Pur essendo ambientato principalmente entro i confini di una casa, il film di Shirel Amitay (La casa delle estati lontane) riesce a portarci in un altro mondo. All’inizio della storia seguiamo Cali (Géraldine Nakache), giovane franco-israeliana, che arriva in treno nella cittadina di Athil, Israele, e nel giardino della sua casa d’infanzia vicino alla ferrovia, con gli ulivi e la buganvillea fucsia che si arrampica sui muri bianchi. Sentiamo il calore del sole, l’apparente tranquillità di un luogo in cui tutto sembra normale.
Qui Cali ritrova le sue sorelle, Darel (Yaël Abecassis) e Asia (Judith Chemla), riunite per vendere la proprietà ereditata dai genitori. Darel, la maggiore, vive in Canada, ma sente forte il legame con la sua terra d’origine, mentre Asia è attratta dalle discipline orientali e vorrebbe fare uno stage in India.

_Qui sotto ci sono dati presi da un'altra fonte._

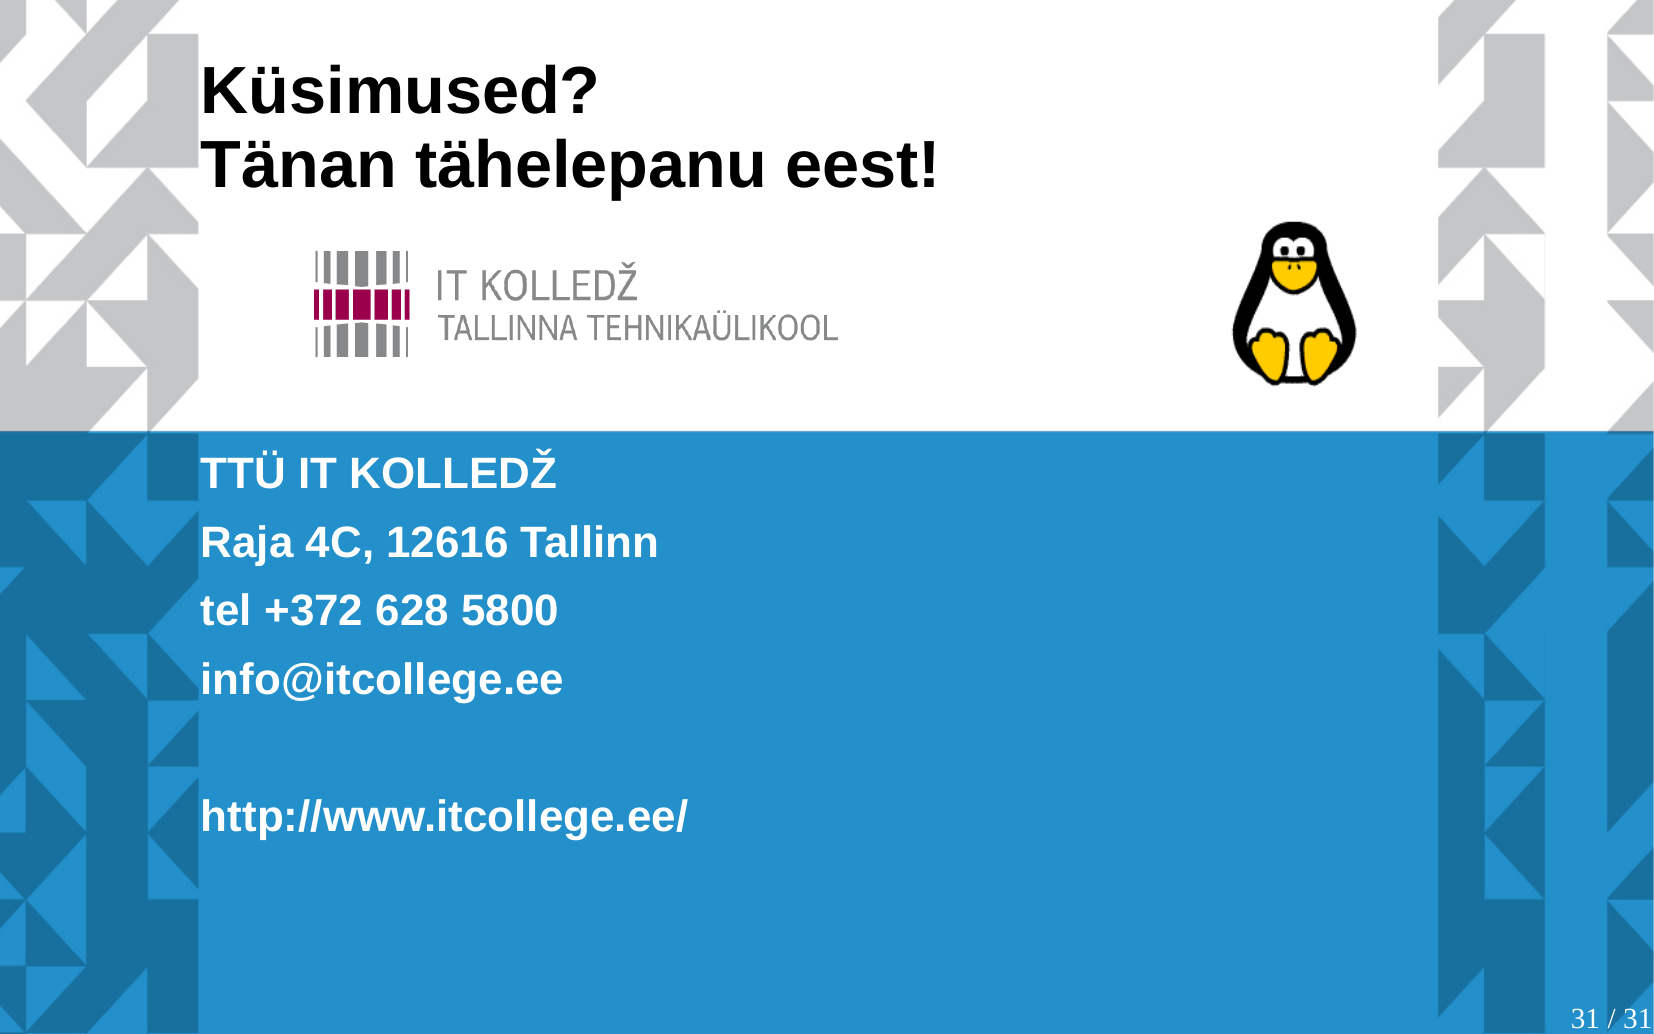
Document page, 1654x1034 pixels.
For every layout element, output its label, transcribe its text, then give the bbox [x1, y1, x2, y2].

title Küsimused? Tänan tähelepanu eest! [200, 41, 1170, 214]
picture [0, 0, 1654, 1034]
list TTÜ IT KOLLEDŽ Raja 4C, 12616 Tallinn tel +372 628 5800 info@itcollege.ee http://www.itcollege.ee/ [200, 448, 1430, 842]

Ognuna di loro ha motivi diversi per amare e odiare il luogo in cui sono cresciute, ma i ricordi del passato diventano insistenti quando le sorelle cominciano a vedere i “fantasmi” dei genitori, tutt’altro che spaventosi, che le aiutano a riparare il sistema elettrico e dispensano consigli.
Le loro discussioni sulla vendita della casa si alternano con le notizie sul processo di pace in atto nel Paese. Siamo nel 1995 e sembra possibile vivere in una nazione senza guerra, cominciare una nuova vita e non essere costretti a fuggire. Il 4 novembre, però, l’illusione è spezzata e l’ombra del conflitto oscura il sole. Eppure, la situazione politica risveglia nelle sorelle l’attaccamento nei confronti della casa e dei ricordi che conserva, di tutto ciò che rappresenta.
La casa delle estati lontane è un film sull’importanza dei legami e sulla ricerca della pace, che si declina su tre livelli: la pace con se stessi, all’interno della famiglia, nella nazione. A un certo punto, Cali incontra nel giardino un bambino palestinese, una delle presenze invisibili del film (la meno riuscita, a dire il vero): entro i confini di quella casa, la pace è possibile. La coesistenza di visibile e invisibile rappresenta la duplice realtà della vita umana, fatta di eventi e “presenze”, ma anche di ricordi e di “assenze”. La questione politica e la vendita della proprietà corrono parallele e si rispecchiano nel personaggio di Cali, la sorella di mezzo, arrivata con l’intenzione di vendere a tutti i costi perché in quel Paese – e in quella famiglia -non è mai stata bene. Ma si sfoga curando il giardino, e il giardino significa radici, natura che muore e rinasce, appartenenza. I colori, la luce, l’arredamento di sapore francese, la grazia e l’espressività delle attrici contribuiscono a tenerci “dentro” al film anche nei momenti in cui il ritmo è lento, perché ci muoviamo tra le stanze insieme alle protagoniste e impariamo a decifrare i loro sentimenti, i loro sogni e i loro problemi.
Anche se i dialoghi hanno un ruolo importante, sono le immagini a dominare. Si vede nella scena in cui le sorelle sentono alla radio la notizia dell’uccisione di Rabin, uno dei momenti più forti del film. Ma se la situazione politica precipita, la famiglia sembra infine riunita. La casa diventa così un angolo intoccabile e quasi separato dal mondo, in contrasto con l’esterno dove passano gli aerei militari e avvengono comizi e attentati. Perché, sembra suggerire la regista, bisogna costruire prima di tutto la pace nel proprio ambiente familiare, affrontare le paure e superare i rancori per andare avanti.